Works in Critical Context
Warmly embraced by critics from his first collection of poems, Frost’s critical reputation waned during the latter part of his career. Most critics acknowledge that Frost’s poetry in the 1940s and 1950s grew more and more abstract, cryptic, and even sententious. His political conservatism and religious faith, hitherto informed by skepticism and local color, became more and more the guiding principles of his work. His final three collections received less enthusiastic reviews yet contain several pieces later acknowledged as among his greatest achievements, including ”The Gift Outright.” Although Frost is still generally recognized as a major American poet, many critics express reservations about his artistry. These commentators usually cite such shortcomings as simplistic philosophy, expression of stock sentiments, failure to delve deeply into thematic concerns, and inability to universalize distinct concerns of rural New England.
A Boy’s Will
Frost’s first major collection, A Boy’s Will, captured the critical imagination of even leading American poets. Reviewing the British edition of the book, Pound writes in Poetry: A Magazine of Verse that the collection ”has the tang of the New Hampshire woods, and it has just this utter sincerity. . . . This man has the good sense to speak naturally and to paint the thing, the thing as he sees it.” Other critics also praised the poems in A Boy’s Will, with The Dials William Morton Payne, finding part of ”Flower-Gathering” laudable by noting, ”The desire for the solitary soul for companionship has rarely found such beautiful expression. . . . Payne concludes, ”In their simple phrasing and patent sincerity, his songs give us the sort of pleasure that we have in those of Shropshire Lad of Mr. [A. E.] Housman.”
A Witness Tree
Like many of his later collections, the Pulitzer Prize-winning A Witness Tree received mixed reviews from critics. Reviewing the collection in Books, Wilbert Snow notes a few poems ”which have a right to stand with the best things he has written.” For Snow, these poems include ”Come In, ”The Silken Tent, and ”Carpe Diem,” especially. Yet Snow went on: ”Some of the poems here are little more than rhymed fancies; others lack the bullet-like unity of structure to be found in North of Boston.” On the other hand, Stephen Vincent Benet in the Saturday Review of Literature writes that Frost had ”never written any better poems than some of those in this book.” Benet concludes that ”This is a beautiful book, serene, observing, and passionate.

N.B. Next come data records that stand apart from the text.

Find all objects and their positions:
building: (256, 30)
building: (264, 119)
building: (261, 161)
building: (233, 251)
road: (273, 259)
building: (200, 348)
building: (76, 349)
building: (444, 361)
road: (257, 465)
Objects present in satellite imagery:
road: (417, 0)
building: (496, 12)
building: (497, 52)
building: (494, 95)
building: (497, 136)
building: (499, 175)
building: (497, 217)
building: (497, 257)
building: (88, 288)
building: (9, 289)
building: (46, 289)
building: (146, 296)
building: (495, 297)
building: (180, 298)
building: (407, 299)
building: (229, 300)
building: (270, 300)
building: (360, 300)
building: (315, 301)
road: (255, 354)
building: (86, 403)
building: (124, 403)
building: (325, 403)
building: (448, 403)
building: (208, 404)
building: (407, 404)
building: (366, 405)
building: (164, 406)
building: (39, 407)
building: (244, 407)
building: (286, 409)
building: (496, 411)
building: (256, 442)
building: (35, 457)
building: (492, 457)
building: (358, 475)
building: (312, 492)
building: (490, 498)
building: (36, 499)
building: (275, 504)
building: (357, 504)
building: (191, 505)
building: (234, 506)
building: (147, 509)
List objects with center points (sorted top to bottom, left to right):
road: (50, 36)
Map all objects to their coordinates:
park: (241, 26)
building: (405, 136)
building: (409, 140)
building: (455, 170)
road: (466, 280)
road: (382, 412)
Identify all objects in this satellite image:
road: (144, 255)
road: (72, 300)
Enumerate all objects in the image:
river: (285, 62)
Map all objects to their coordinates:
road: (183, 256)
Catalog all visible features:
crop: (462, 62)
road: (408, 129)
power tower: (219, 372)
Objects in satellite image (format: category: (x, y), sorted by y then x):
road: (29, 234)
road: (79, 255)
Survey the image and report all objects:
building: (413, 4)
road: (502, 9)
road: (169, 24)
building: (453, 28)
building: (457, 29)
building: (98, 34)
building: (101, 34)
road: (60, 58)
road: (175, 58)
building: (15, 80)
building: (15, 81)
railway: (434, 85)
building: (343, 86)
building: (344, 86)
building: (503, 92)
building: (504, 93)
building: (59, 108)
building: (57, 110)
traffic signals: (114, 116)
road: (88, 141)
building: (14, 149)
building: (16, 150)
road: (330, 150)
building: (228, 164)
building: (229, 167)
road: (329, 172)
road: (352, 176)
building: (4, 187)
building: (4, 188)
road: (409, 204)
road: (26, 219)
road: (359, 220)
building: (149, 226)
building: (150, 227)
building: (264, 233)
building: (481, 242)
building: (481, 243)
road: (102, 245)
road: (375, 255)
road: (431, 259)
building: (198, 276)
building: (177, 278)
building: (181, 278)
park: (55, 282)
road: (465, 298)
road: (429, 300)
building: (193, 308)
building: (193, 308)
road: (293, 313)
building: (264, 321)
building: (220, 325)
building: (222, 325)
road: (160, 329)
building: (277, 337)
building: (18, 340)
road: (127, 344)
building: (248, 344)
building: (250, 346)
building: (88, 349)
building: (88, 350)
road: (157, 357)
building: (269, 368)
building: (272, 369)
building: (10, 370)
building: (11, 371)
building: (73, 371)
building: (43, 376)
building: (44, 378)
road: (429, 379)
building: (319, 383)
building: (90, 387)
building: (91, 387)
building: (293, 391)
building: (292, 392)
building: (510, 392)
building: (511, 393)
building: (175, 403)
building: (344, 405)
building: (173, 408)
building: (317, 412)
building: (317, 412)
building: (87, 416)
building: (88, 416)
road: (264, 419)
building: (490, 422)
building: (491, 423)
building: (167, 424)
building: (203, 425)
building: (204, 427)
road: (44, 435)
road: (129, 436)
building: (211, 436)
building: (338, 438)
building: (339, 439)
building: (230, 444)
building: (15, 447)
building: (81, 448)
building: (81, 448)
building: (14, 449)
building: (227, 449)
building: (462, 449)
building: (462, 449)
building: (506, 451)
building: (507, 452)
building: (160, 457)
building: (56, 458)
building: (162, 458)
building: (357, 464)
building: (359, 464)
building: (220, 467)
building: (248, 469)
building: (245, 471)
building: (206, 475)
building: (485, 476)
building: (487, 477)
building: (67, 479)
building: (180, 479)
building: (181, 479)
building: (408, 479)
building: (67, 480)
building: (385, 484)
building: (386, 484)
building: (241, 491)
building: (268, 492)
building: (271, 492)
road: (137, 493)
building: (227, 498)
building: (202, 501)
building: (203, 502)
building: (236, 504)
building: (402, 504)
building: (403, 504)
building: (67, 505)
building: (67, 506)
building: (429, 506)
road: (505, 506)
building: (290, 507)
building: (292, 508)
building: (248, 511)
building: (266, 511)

- Cramer, Jeffrey S. Robert Frost Among His Poems: A Literary Companion to the Poet’s Own Biographical Contexts and Associations. Jefferson, N.C.: McFarland, 1996.
- Parini, Jay. Robert Frost: A Life. New York: Henry Holt,1999.
- Pritchard, William H. Frost: A Literary Life Reconsidered. New York: Oxford University Press, 1984.
- Benet, Stephen Vincent. Review of A Witness Tree. Saturday Review of Literature (April 25, 1942).
- Payne, William Morton. Review of A Boy’s Will. The Dial (September 16, 1913): 211-12.
- Pound, Ezra. Review of A Boy’s Will. Poetry: A Magazine of Verse (May 1913): 72-74.
- Snow, Wilbert. Review of A Witness Tree. Books (May 10, 1942).